Now I’m much clearer on what my voice is as a guitarist and what that sounds like and feels like to me. I’m on a track where I can celebrate that.
The final thing was that once I graduated I wanted to learn chord melody. I always felt like I needed a couple more years before I got there. I couldn’t even comprehend how one does it. So I got a jazz chord melody Hal Leonard book and learned half of it in the wee hours of the morning. After that I wrote my first chord melody arrangement in probably two weeks of Little Sunflower. I changed it up and was really proud of it. And it’s good. That’s something that I thought would take me literally another degree to figure out how to do.
Did those barriers you had around you when you were in college affect your self-esteem?
Totally! There were times where I would be like, Jesus, what were they doing in high school that I wasn’t? I was doing the Warped Tour. I was performing at Severance Hall. You don’t get there by being mediocre. And then I would go into phases where I’d think, I’m better than that dude. I can play that. I can play it in the context of what would make it sound musical, and I can objectively do it better. And of course, that’s not super ladylike to express. Or sometimes it was, I’m not good enough. I don’t know how I’m supposed to be good enough. So I went back and forth a lot. It was weird to feel like I was more than capable and nowhere near the target at the same time. And I felt ultimately like I didn’t fit, like there wasn’t a space for me.

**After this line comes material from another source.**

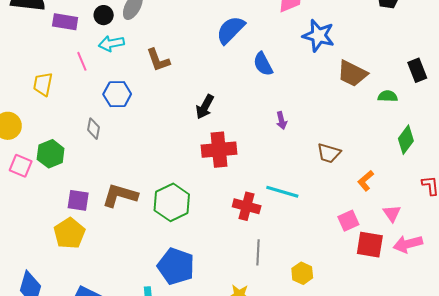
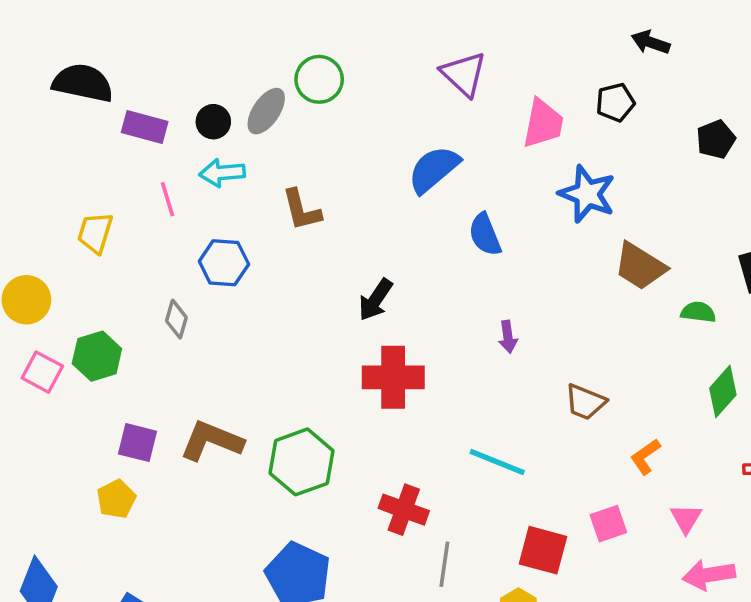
red cross: (247, 206) -> (404, 510), moved
yellow pentagon: (69, 233) -> (116, 499), size x0.7
red square: (370, 245) -> (543, 550), moved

Now I think I’m much clearer on what my voice is as a guitarist and what that sounds like and feels like to me. I’m on a track where I can celebrate that, and I’m not really threatened by other people’s playing styles. I was playing the other day and something from high school came out. And that’s just another part of my voice, which will continue to change and alter. But it’s important to me to be able to stand my ground in it and at least know what that is, because I didn’t know what that was when I started college.
Where do you go from here?
I think just keep growing. For the first time, I really know who I am as an artist, which is super scary because you’re told that you need to know that when you’re graduating, that this is your time to go off and fly. And I think right now it’s finding the perimeter or the glass ceiling and breaking it and starting that journey.
I think the very last thing is that if you’re a woman of color, a non-binary person, a non-binary person of color, there is not enough representation for us in this industry at all. But we’re here.